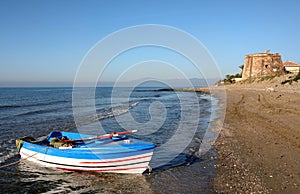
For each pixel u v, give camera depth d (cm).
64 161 991
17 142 1129
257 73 7200
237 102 3266
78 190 825
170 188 807
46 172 982
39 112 2945
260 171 899
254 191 747
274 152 1101
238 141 1341
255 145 1234
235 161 1025
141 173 948
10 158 1143
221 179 853
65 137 1158
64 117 2502
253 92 4541
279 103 2666
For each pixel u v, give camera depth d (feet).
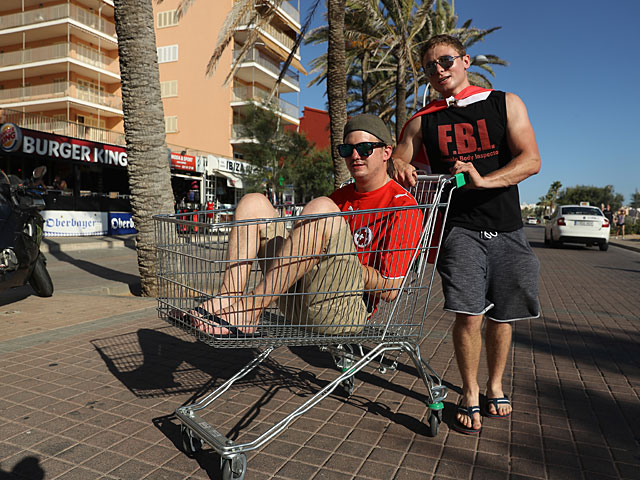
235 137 108.78
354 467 7.32
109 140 91.56
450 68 8.59
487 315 9.01
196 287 7.38
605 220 55.88
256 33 33.78
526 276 8.42
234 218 7.52
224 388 8.30
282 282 7.16
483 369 12.17
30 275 18.97
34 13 100.48
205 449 7.88
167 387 10.53
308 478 7.00
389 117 92.27
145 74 20.31
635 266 39.93
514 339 15.38
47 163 73.26
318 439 8.24
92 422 8.77
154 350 13.21
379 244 7.96
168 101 113.91
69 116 100.89
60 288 23.77
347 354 10.06
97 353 12.89
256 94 107.96
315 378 11.32
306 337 7.43
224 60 108.58
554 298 23.43
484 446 8.07
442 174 8.53
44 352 12.91
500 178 7.89
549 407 9.82
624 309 20.85
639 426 8.95
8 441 7.99
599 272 34.81
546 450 7.95
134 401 9.74
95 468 7.20
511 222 8.43
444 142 8.71
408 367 12.20
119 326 15.80
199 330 6.97
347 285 7.34
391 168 8.71
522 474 7.19
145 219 21.09
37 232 18.80
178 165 84.48
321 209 7.34
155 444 7.99
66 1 101.40
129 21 19.86
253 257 7.24
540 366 12.55
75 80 105.09
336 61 33.91
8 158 69.36
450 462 7.52
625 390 10.83
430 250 8.78
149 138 20.71
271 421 8.91
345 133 8.58
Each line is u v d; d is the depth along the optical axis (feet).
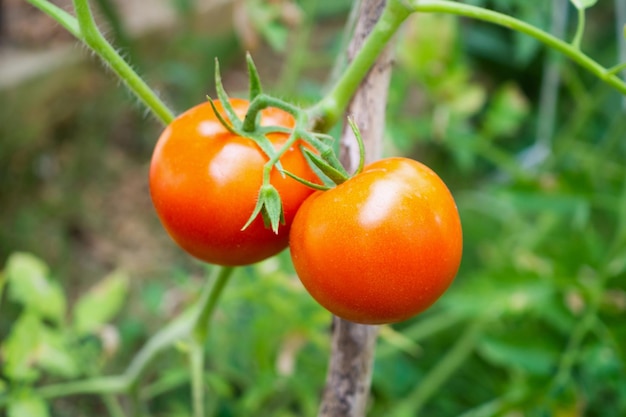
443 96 3.21
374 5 1.77
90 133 4.31
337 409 1.92
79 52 4.27
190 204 1.61
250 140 1.62
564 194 2.67
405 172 1.59
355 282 1.56
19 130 4.03
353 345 1.87
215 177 1.60
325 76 5.15
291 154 1.62
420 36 3.06
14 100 3.98
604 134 4.52
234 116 1.63
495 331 2.52
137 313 3.56
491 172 4.80
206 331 2.05
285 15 2.69
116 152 4.56
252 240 1.64
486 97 5.53
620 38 3.01
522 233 3.31
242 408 2.91
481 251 3.91
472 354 3.16
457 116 3.21
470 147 3.18
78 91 4.30
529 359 2.36
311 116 1.67
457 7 1.68
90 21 1.70
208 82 4.78
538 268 2.84
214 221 1.61
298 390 2.73
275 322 2.54
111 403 2.49
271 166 1.57
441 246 1.57
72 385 2.27
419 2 1.67
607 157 3.43
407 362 3.27
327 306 1.61
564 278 2.40
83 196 4.21
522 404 2.35
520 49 2.65
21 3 4.53
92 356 2.52
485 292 2.52
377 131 1.81
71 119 4.32
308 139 1.59
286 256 2.51
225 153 1.61
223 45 4.76
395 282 1.55
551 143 4.16
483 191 4.07
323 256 1.56
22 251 3.70
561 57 3.09
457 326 3.42
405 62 3.12
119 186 4.37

######

> **Task directions**
All of the material above should be written out exactly as given, minus any images.

> **Reply**
For each pixel u v, give camera depth d (cm).
64 161 991
17 142 1129
257 73 7200
237 102 3266
78 190 825
170 188 807
46 172 982
39 112 2945
260 171 899
254 191 747
274 152 1101
238 141 1341
255 145 1234
235 161 1025
141 173 948
10 158 1143
221 179 853
65 137 1158
64 117 2502
253 92 4541
279 103 2666
For each pixel u v, give camera depth d (feet).
235 137 108.78
354 467 7.32
109 140 91.56
450 68 8.59
487 315 9.01
196 287 7.38
605 220 55.88
256 33 33.78
526 276 8.42
234 218 7.52
224 388 8.30
282 282 7.16
483 369 12.17
30 275 18.97
34 13 100.48
205 449 7.88
167 387 10.53
308 478 7.00
389 117 92.27
145 74 20.31
635 266 39.93
514 339 15.38
47 163 73.26
318 439 8.24
92 422 8.77
154 350 13.21
379 244 7.96
168 101 113.91
69 116 100.89
60 288 23.77
347 354 10.06
97 353 12.89
256 94 107.96
315 378 11.32
306 337 7.43
224 60 108.58
554 298 23.43
484 446 8.07
442 174 8.53
44 352 12.91
500 178 7.89
549 407 9.82
624 309 20.85
639 426 8.95
8 441 7.99
599 272 34.81
546 450 7.95
134 401 9.74
95 468 7.20
511 222 8.43
444 142 8.71
408 367 12.20
119 326 15.80
199 330 6.97
347 285 7.34
391 168 8.71
522 474 7.19
145 219 21.09
37 232 18.80
178 165 84.48
321 209 7.34
155 444 7.99
66 1 101.40
129 21 19.86
253 257 7.24
540 366 12.55
75 80 105.09
336 61 33.91
8 158 69.36
450 462 7.52
625 390 10.83
430 250 8.78
149 138 20.71
271 421 8.91
345 133 8.58
Each line is u v d; d is the depth along the optical axis (feet).
443 96 3.21
374 5 1.77
90 133 4.31
337 409 1.92
79 52 4.27
190 204 1.61
250 140 1.62
564 194 2.67
405 172 1.59
355 282 1.56
19 130 4.03
353 345 1.87
215 177 1.60
325 76 5.15
291 154 1.62
420 36 3.06
14 100 3.98
604 134 4.52
234 116 1.63
495 331 2.52
137 313 3.56
491 172 4.80
206 331 2.05
285 15 2.69
116 152 4.56
252 240 1.64
486 97 5.53
620 38 3.01
522 233 3.31
242 408 2.91
481 251 3.91
472 354 3.16
457 116 3.21
470 147 3.18
78 91 4.30
529 359 2.36
311 116 1.67
457 7 1.68
90 21 1.70
208 82 4.78
538 268 2.84
214 221 1.61
298 390 2.73
275 322 2.54
111 403 2.49
271 166 1.57
441 246 1.57
72 385 2.27
419 2 1.67
607 157 3.43
407 362 3.27
327 306 1.61
564 278 2.40
83 196 4.21
522 404 2.35
520 49 2.65
21 3 4.53
92 356 2.52
485 292 2.52
377 131 1.81
71 119 4.32
308 139 1.59
286 256 2.51
225 153 1.61
223 45 4.76
395 282 1.55
551 143 4.16
483 191 4.07
323 256 1.56
22 251 3.70
561 57 3.09
457 326 3.42
405 62 3.12
119 186 4.37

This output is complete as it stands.